On the left side of the output page, the user will be presented with a directory browser with which they can browse through their output directory. In the root of the output directory, the user will find the FASTA file used as a query (if a FASTA sequence was input), the PSI-BLAST output file, the match label file, and a directory containing genomic neighbourhoods and clinker plots for each query that resulted in PSI-BLAST matches. These directories are further subdivided into a subdirectory containing clusters of all of the non-redundant genomic nieghbourhoods, one containing redundant genomic neighbourhoods (i.e., genomic neighbourhoods that were completely identical to another), a mapping file recording the number of redundant genomic neighbourhoods represented by each non-redundant genomic neighbourhood, and subdirectories containing the genomic neighbourhoods whose match was above and below the PID threshold.
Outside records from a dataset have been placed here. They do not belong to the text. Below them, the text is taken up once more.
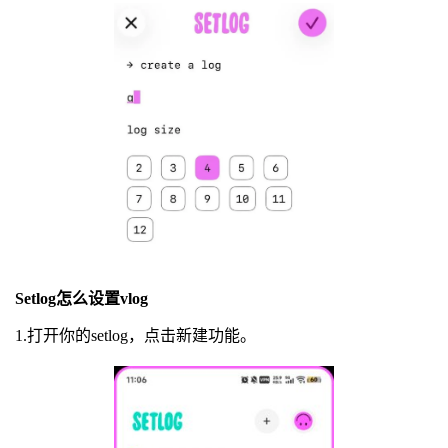
Setlog怎么设置vlog
1.打开你的setlog，点击新建功能。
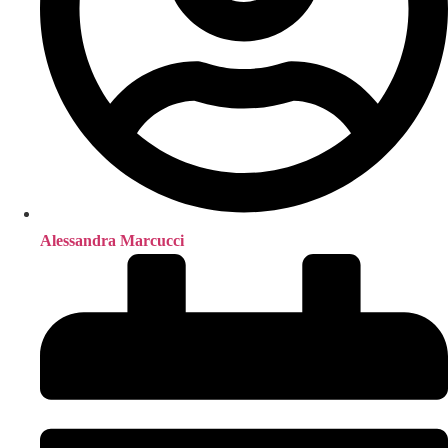
Alessandra Marcucci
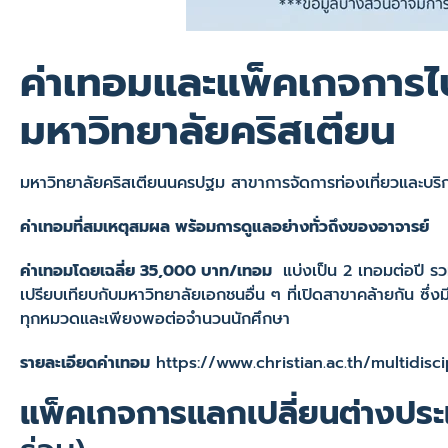
ค่าเทอมและแพ็คเกจการไ
มหาวิทยาลัยคริสเตียน
มหาวิทยาลัยคริสเตียนนครปฐม สาขาการจัดการท่องเที่ยวและบริการ 
ค่าเทอมที่สมเหตุสมผล พร้อมการดูแลอย่างทั่วถึงของอาจารย์
ค่าเทอมโดยเฉลี่ย 35,000 บาท/เทอม
แบ่งเป็น 2 เทอมต่อปี ร
เปรียบเทียบกับมหาวิทยาลัยเอกชนอื่น ๆ ที่เปิดสาขาคล้ายกัน ซึ่
ทุกหมวดและเพียงพอต่อจำนวนนักศึกษา
รายละเอียดค่าเทอม
https://www.christian.ac.th/multidisc
แพ็คเกจการแลกเปลี่ยนต่างปร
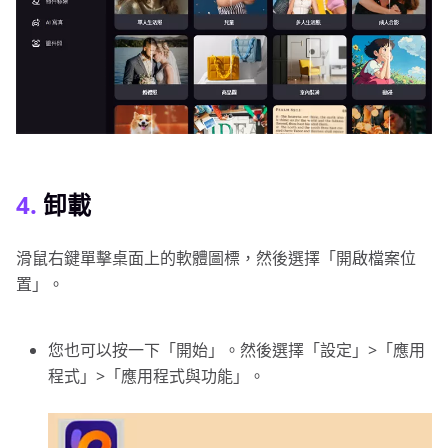
4.
卸載
滑鼠右鍵單擊桌面上的軟體圖標，然後選擇「開啟檔案位
置」。
您也可以按一下「開始」。然後選擇「設定」>「應用
程式」>「應用程式與功能」。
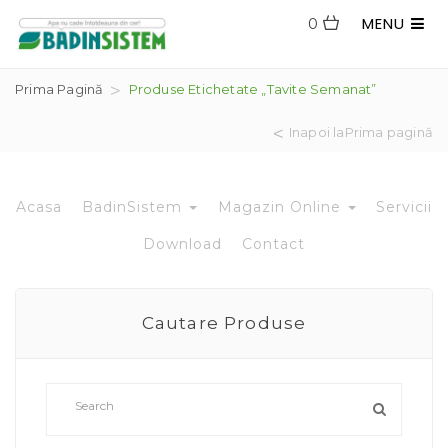
MENU
0
Prima Pagină
Produse Etichetate „tavite Semanat”
Inapoi laPrima pagină
Acasa
BadinSistem
Magazin Online
Servicii
Download
Contact
Cautare Produse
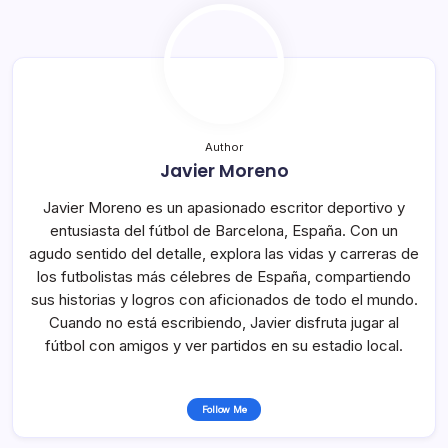
Author
Javier Moreno
Javier Moreno es un apasionado escritor deportivo y
entusiasta del fútbol de Barcelona, España. Con un
agudo sentido del detalle, explora las vidas y carreras de
los futbolistas más célebres de España, compartiendo
sus historias y logros con aficionados de todo el mundo.
Cuando no está escribiendo, Javier disfruta jugar al
fútbol con amigos y ver partidos en su estadio local.
Follow Me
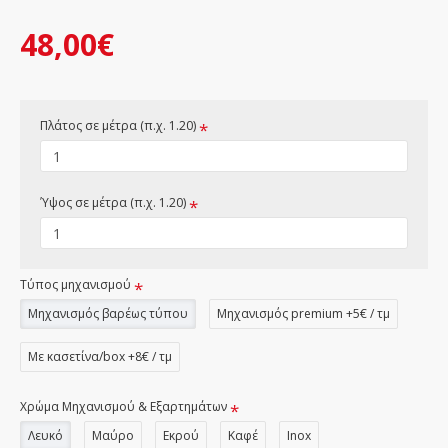
48,00€
Πλάτος σε μέτρα (π.χ. 1.20)
Ύψος σε μέτρα (π.χ. 1.20)
Τύπος μηχανισμού
Μηχανισμός βαρέως τύπου
Μηχανισμός premium +5€ / τμ
Με κασετίνα/box +8€ / τμ
Χρώμα Μηχανισμού & Εξαρτημάτων
Λευκό
Μαύρο
Εκρού
Καφέ
Inox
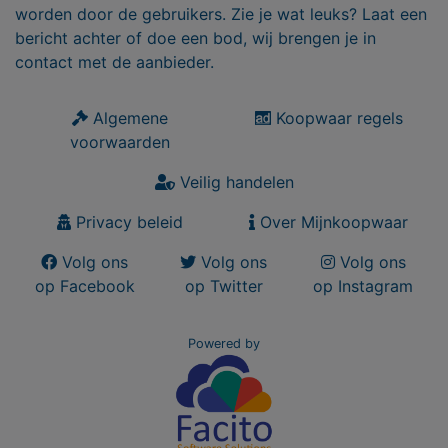
worden door de gebruikers. Zie je wat leuks? Laat een
bericht achter of doe een bod, wij brengen je in
contact met de aanbieder.
Algemene
Koopwaar regels
voorwaarden
Veilig handelen
Privacy beleid
Over Mijnkoopwaar
Volg ons
Volg ons
Volg ons
op Facebook
op Twitter
op Instagram
Powered by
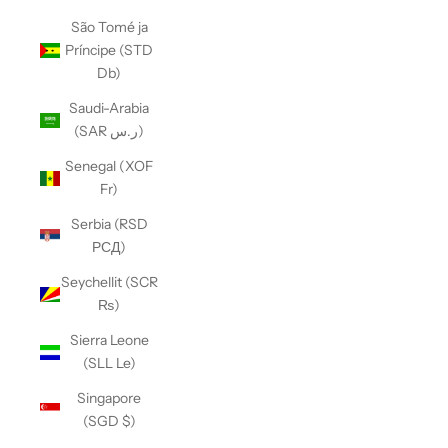
São Tomé ja
Príncipe (STD
Db)
Saudi-Arabia
(SAR ر.س)
Senegal (XOF
Fr)
Serbia (RSD
РСД)
Seychellit (SCR
₨)
Sierra Leone
(SLL Le)
Singapore
(SGD $)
These PID subdirectories are further divided into subdirectories separating the genomic neighbourhoods into those whose match is within and outside of the length threshold of the query protein. Within these subdirectories are clusters of approximately 20 genomic neighbourhoods which were plotted with clinker. Finally, at each level in the output subdirectories phylogenetic trees and pie charts are generated if 'Generate Taxonomic Data' was left checked in the optional input settings.
When a file is selected in the directory browser, it will be opened in the right side of the output screen, where it can be downloaded or closed using the buttons on the right side of the file header. Furthermore, the entire output directory retrieved by the job ID may be downloaded using the button at the top of the directory browser.
Note that the .html clinker plots are most responsive on Google Chrome. If you are having problems loading/interacting with these plots, try using Chrome.